American consumers are increasingly concerned about the quality, safety and source of their products, especially imported foods and household goods. "Our standards for pets should be no different," says NAIA National Director Patti Strand, "but an unanticipated problem is complicating matters for American families who want to acquire a dog: campaigns to end pet overpopulation have been so successful that US breeders can no longer meet the demand of American consumers and thousands upon thousands of foreign dogs are being imported into the US each year."
Up to 300,000 dogs are brought into the US annually, according to the U.S. Centers for Disease Control and Prevention (CDC). There is a dynamic at work that American pet consumers need to know about. "The majority of Americans understand today what it means to be responsible dog owners," says Strand.
"They consider their dogs to be part of the family and take the necessary precautions to prevent unwanted puppies by having them spayed or neutered, or by keeping intact (breeding) dogs under careful supervision.
Meanwhile, shelter euthanasia rates have plummeted to a fraction of their former highs in most parts of the country as fewer dogs enter shelters and shelter personnel have become skilled at marketing their adoptable dogs to the public.
Yet broad-brush anti-dog breeding campaigns to end dog overpopulation continue unabated, reducing the number of good breeders and well-bred dogs right along with the bad, so there are fewer American-bred puppies for sale -- and even fewer adoptable dogs available at shelters.
Consequently, when consumers want more dogs than American sources can supply, legal and illegal importation of foreign dogs rises dramatically.
These imported dogs displace higher quality American dogs. Because imported dogs are poorly screened or smuggled in without screening, they also bring zoonotic (animal-to-human) diseases such as rabies, and potentially expose the U.S. pet, livestock and wildlife populations to diseases and parasites that are not present here.
In the face of ongoing "overpopulation" campaigns, smugglers run black market operations to meet puppy shortages. European commercial breeding for export to the U.S. is exploding and some enterprising American shelters and national humane organizations have begun importing foreign street dogs to meet demand.
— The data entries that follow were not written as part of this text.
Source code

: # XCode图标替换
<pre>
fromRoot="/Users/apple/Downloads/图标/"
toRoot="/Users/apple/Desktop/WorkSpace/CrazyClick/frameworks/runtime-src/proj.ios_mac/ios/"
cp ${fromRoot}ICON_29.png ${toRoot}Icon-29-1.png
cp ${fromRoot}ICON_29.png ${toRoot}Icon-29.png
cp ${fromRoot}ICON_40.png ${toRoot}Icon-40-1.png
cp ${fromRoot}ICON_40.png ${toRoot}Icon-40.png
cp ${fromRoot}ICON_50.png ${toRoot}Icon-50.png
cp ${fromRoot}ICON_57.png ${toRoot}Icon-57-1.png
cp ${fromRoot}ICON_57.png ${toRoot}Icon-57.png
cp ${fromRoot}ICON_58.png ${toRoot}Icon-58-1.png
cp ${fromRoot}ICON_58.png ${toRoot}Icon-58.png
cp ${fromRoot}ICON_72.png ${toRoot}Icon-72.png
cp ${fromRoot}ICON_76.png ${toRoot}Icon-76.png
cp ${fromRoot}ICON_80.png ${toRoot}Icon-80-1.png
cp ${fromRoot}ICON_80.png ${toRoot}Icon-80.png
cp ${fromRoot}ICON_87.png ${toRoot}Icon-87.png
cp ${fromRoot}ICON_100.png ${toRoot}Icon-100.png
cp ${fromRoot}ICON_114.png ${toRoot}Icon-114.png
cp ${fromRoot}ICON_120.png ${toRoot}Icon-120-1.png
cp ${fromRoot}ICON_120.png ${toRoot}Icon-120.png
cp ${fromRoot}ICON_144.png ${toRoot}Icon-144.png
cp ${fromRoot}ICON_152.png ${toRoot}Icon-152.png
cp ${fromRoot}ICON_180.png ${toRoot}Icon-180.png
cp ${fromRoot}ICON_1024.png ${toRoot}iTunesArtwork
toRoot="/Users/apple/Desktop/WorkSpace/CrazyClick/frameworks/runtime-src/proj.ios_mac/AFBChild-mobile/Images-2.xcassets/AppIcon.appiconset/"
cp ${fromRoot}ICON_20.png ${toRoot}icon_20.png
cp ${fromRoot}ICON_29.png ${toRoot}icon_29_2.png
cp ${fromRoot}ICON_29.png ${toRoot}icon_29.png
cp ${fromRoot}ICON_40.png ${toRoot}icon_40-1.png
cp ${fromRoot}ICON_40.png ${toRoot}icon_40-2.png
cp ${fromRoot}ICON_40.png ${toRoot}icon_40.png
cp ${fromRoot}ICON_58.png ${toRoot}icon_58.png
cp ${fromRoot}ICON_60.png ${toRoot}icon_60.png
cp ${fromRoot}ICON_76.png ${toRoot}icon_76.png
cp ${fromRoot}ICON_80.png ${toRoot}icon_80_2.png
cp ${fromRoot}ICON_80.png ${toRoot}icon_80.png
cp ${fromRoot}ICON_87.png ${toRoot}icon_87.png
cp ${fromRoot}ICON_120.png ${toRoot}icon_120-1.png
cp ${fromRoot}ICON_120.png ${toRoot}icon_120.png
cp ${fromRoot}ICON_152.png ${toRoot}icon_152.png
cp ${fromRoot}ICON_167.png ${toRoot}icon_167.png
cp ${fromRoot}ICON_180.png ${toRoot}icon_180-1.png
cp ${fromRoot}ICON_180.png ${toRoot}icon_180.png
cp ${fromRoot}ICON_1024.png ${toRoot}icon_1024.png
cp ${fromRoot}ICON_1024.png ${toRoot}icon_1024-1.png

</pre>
"An all too familiar American scenario of outsourcing has developed," Strand notes, "where conscientious US dog breeders who have raised quality, health, and welfare standards to levels unmatched in the rest of the world now find their puppies displaced by an influx of dogs produced in foreign countries that do not adhere to our high standards. Good intentions promoted by fundraising groups and international humane relocation operations have managed to outsource American dog breeding and put our pets -- and us -- in peril."
The National Association of State Public Health Veterinarians recommends in their Animal Rabies Compendium that: "The movement of dogs for purpose of adoption or sale from areas with dog-to-dog rabies transmission should be prohibited."
The CDC is now considering tougher import regulations and the US Farm Bill includes language to prevent the import of dogs less than 6 months of age for resale or adoption. The National Animal Interest Alliance strongly supports these and other necessary reforms, and urges others to do so as well. "There is absolutely no reason we should be importing a single foreign dog for resale or adoption while dogs in US shelters are being euthanized," says Strand, "and when you take the added public health risks into account, it simply does not make sense."